St. Jude Medical (NYSE:STJ) accused arch-rival Medtronic (NYSE:MDT) of a whisper campaign to discredit its newer Durata defibrillator leads, as part of its ongoing assault against critics of its recalled Riata defibrillator leads.
Late last week the St. Paul-based medical device maker called for the retraction of a study finding a high rate of deaths related to the Riata leads. St. Jude continued the offensive over the weekend, accusing its peers of smearing its name to gain an edge in the slumping cardiac rhythm management arena.
"This has become a topic of competitive marketing," CEO Daniel Starks told the New York Times. "We have competitors going to physicians and informing them, either incompletely or mistakenly, of a competitively hostile view of the facts."
Starks and other executives also accused its Twin Cities foe of spreading rumors and breeding doubt about St. Jude’s Durata leads, according to the Times. The Durata leads use a different coating material than the Riata line and have not been associated with the same insulation issues.
St. Jude has kicked up its public statements about the Riata recall since last month’s release of a critical study published by prominent cardiologist Dr. Robert Hauser finding that the Riata devices failed more frequently than previously reported, which the company accused of "inaccurate facts and biased analysis." The device maker demanded a retraction of Hauser’s study, which culled 133 lead-related deaths from the FDA’s Maude database of medical device adverse event reports and attributed 22 to internal short circuits in the Riata leads. By comparison, Medtronic’s Quattro Secure leads, which rely on a different insulation material, were associated with 5 deaths, according to the Hauser study.
"St. Jude Medical was not consulted prior to the publication, nor asked to validate any of the data," the company said. "Since the manuscript was published, the company has spent more than 300 hours attempting to reach the same conclusions as Dr. Hauser, but can find no way of analyzing the MAUDE database that reproduces the same numbers reported in the manuscript."
But the company said it was unable to replicate Hauser’s results with its own study of the Maude database, finding 377 deaths related to the Quattro lead, compared with Hauser’s 62, and 74 deaths related to its own Riata leads, compared to Hauser’s 71.
A Medtronic spokesman called St. Jude’s allegations "false" and said the company will launch its own investigation.
"We are aware of St. Jude’s press release and are looking into the facts," Medtronic’s vice president of communications Christopher Garland told ModernHealthcare.com. "This appears to be nothing more than a difference of opinion between St. Jude Medical and Dr. Hauser."
St. Jude stopped selling the Riata leads in December 2010, after revealing a 0.47% rate of "insulation abrasion" after 9 years of use. The issue, which occurs when the lead wires poke through their insulation, can cause an interruption in the cables’ ability to sense rhythm problems in the heart and could prevent needed shock therapy or even cause unwanted shocks to a patient’s heart.

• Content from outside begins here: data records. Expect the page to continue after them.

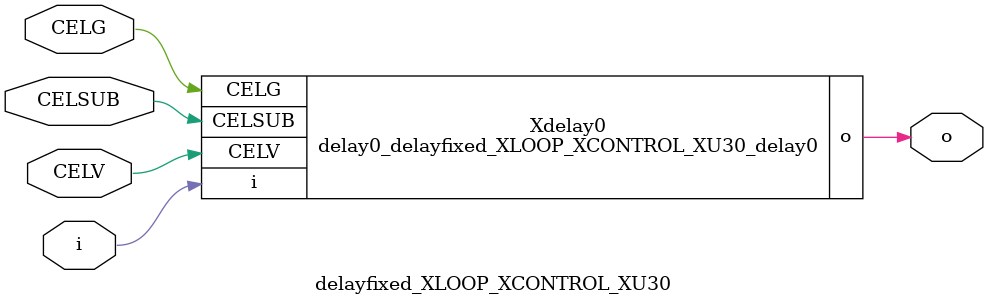
<source format=v>

module delay0_delayfixed_XLOOP_XCONTROL_XU30_delay0 (i, CELV, o,
CELG,CELSUB);
input CELV;
input i;
output o;
input CELSUB;
input CELG;
endmodule


//Celera Confidential Do Not Copy delayfixed_XLOOP_XCONTROL_XU30
//Celera Confidential Symbol Generator
//TYPE:fixed Egde:rise
module delayfixed_XLOOP_XCONTROL_XU30 (CELV,i,o,
CELG,CELSUB);
input CELV;
input i;
output o;
input CELG;
input CELSUB;

//Celera Confidential Do Not Copy delay0_delayfixed_XLOOP_XCONTROL_XU30_delay0
delay0_delayfixed_XLOOP_XCONTROL_XU30_delay0 Xdelay0(
.CELV (CELV),
.i (i),
.o (o),
.CELG (CELG),
.CELSUB (CELSUB)
);
//,diesize,delay0_delayfixed_XLOOP_XCONTROL_XU30_delay0
//Celera Confidential Do Not Copy Module End
//Celera Schematic Generator
endmodule

</source>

The company issued a recall in December 2011 after 2 patients died and another suffered a serious injury when surgeons attempted to extract the leads. St. Jude last week preemptively recalled its QuickSite and QuickFlex left-ventricular leads for insulation issues similar to those found with Riata but which had yet to result in any injuries or deaths.
STJ shares sagged on Wall Street today, dropping 4.0% to $39.33 as of about 10 a.m.